===== Provided passage =====

Blakeway is fair-minded and has a keen eye for telling detail, no more evident than in his chapter on the Jarrow marchers, where he repeatedly reminds us that these unemployed Tynesiders were supported by The Spectator, as well as quartered and provisioned by Conservative local councils, outraged by the mean-spiritedness of some like Sir Walter Runciman who had vetoed a modern steel works to supersede the defunct shipyard. A Labour party that feared being tainted with Communism ostentatiously ignored the marchers. That the poor fellows (half of them war veterans) needed support was evident when one removed the ham from a sandwich in order to post it home to a family that had not eaten meat in six weeks. In Sheffield, a Tory agent bade them farewell saying:
We are told you will not be received by the Powers-That-Be. To the devil with that. Your march is a good thing, in my opinion, and whether my head office likes it or not, I don’t care.
Another Tory who comes out well from Blakeway’s account — although he detested fellow clerics who jumped on the Jarrow bandwagon — was Hensley Henson, Bishop of Durham, who would become Churchill’s favourite wartime clergyman. At a time when plenty of fashionable upper-class folk were eager to trade anti-Semitic badinage with their Nazi friends, notably the bishop’s Durham neighbour Charley Londonderry and his ghastly wife Edie, Henson got the measure of the Nazis early on, aiding Jewish refugees and urging a boycott of Germany’s Aryanised universities.
A major part of Blakeway’s year is taken up with posh Brits flirting with what Diana and Unity Mitford called their ‘darling storms’, the Nazi leaderships’ SS bodyguards. This tends to underplay the many Oxbridge intellectuals who flirted with Communism, a trend largely reduced here to the rather grim Stalinist poet John Cornford, shot by a sniper in the Spanish Civil War, as opposed to the grubby Burgesses and Philbys and all their fellow travellers. The social apogee of the SS set was the marriage in Berlin of Diana Guinness to Oswald Mosley. Diana wrote:
I felt everything was perfect, the Kit [her nickname for her new husband], the Führer, the weather, my dress, Magda …
A somewhat tense day, in which Mosley felt overshadowed by his host, rallied somewhat as the newly weds spent the evening with 20,000 in the Sportspalast listening to one of their host’s rousing speeches.

===== Recorded data =====

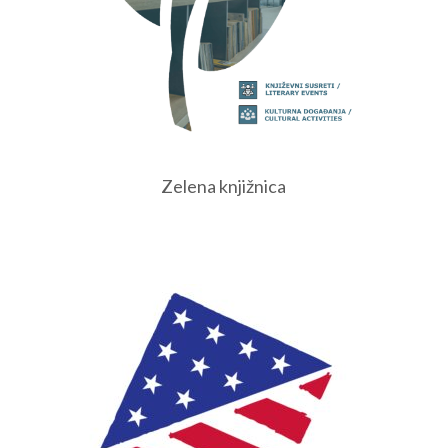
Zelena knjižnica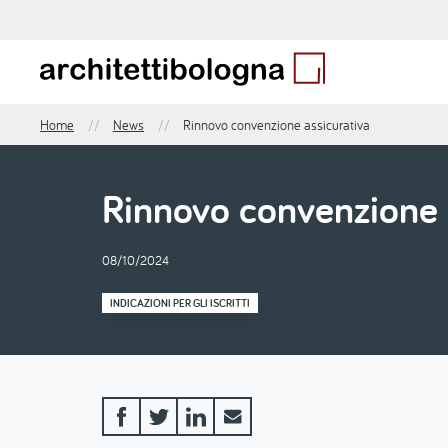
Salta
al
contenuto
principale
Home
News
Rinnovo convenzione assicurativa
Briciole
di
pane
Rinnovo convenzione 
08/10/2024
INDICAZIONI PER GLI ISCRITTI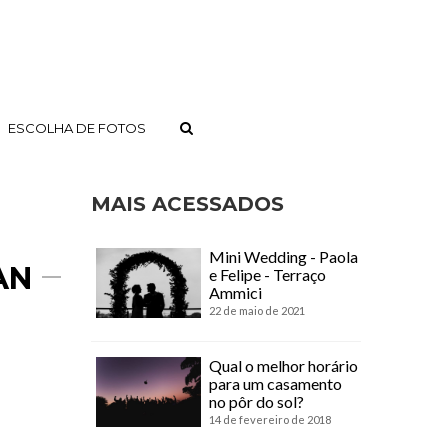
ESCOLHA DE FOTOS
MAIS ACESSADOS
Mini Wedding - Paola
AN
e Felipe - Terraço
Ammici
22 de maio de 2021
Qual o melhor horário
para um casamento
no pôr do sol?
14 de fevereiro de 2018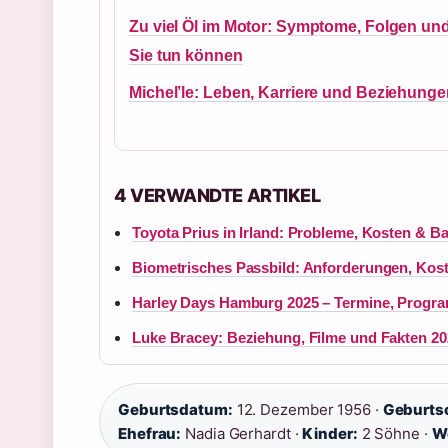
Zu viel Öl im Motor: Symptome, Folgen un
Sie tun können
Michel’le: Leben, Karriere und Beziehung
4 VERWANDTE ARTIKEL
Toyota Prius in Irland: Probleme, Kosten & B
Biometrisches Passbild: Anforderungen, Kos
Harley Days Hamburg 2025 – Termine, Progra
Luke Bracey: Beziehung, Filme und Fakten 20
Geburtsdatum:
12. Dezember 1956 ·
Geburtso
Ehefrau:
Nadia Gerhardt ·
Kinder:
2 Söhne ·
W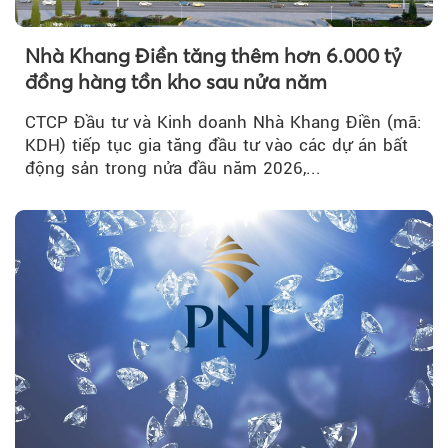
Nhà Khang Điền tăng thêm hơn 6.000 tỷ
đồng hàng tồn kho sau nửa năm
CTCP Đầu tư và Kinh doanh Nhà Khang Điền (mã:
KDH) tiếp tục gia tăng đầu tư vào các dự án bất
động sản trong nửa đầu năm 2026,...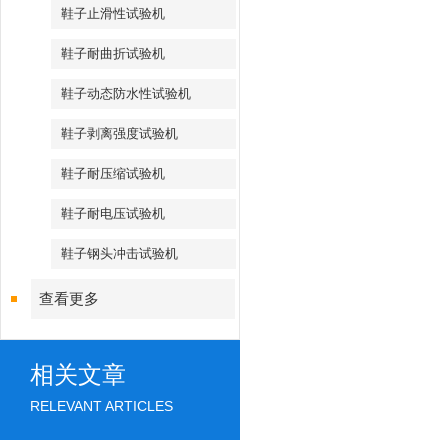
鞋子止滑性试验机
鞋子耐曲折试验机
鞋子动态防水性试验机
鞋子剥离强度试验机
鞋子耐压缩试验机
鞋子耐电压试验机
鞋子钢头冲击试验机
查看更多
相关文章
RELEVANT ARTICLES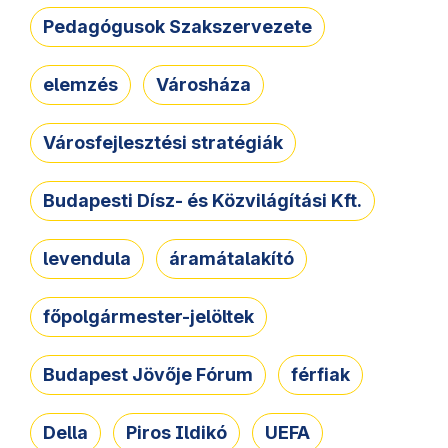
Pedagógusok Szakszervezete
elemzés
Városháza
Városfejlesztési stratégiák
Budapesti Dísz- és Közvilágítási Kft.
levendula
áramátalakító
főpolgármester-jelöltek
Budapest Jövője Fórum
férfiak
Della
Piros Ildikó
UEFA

=====

> **What to work on**
• 1. In the review of Blakeway's book, who vetoed a modern steel works meant to replace the defunct shipyard at Jarrow?
• 2. What are all the things that Diana Guinness, in the passage the review quotes, says she felt were perfect?
• 3. Could you carry the review of Blakeway's book forward from its final sentence?
The items come from a source unrelated to the review.

> **Results for the exercise**
• 1. Sir Walter Runciman.

• 2. The Kit (her nickname for her new husband), the Führer, the weather, her dress, and Magda.

• 3.
The vaguely trashy Ritz bar set may have been attracted to Nazism by virtue of its brash modernity, though one should not discount the more sinister temptations of the cloven hoof kind which so appalled old Henson. Blakeway uses this tradition versus modernity paradigm in his lengthy analysis of the abdication crisis, with the racy ‘modernists’ represented by Edward VIII outfoxed by the moralising Baldwin-Chamberlain-Lang gerontocracy which had evaded premature death in the trenches.
Although Blakeway knows his way around the British establishment from his years filming its members, perhaps this is too forced an approach, for a sexagenarian Winston Churchill was one of the King-Duke’s most fervent supporters, while the field-sports and kilt-loving young Yorks were young at heart if not in manner.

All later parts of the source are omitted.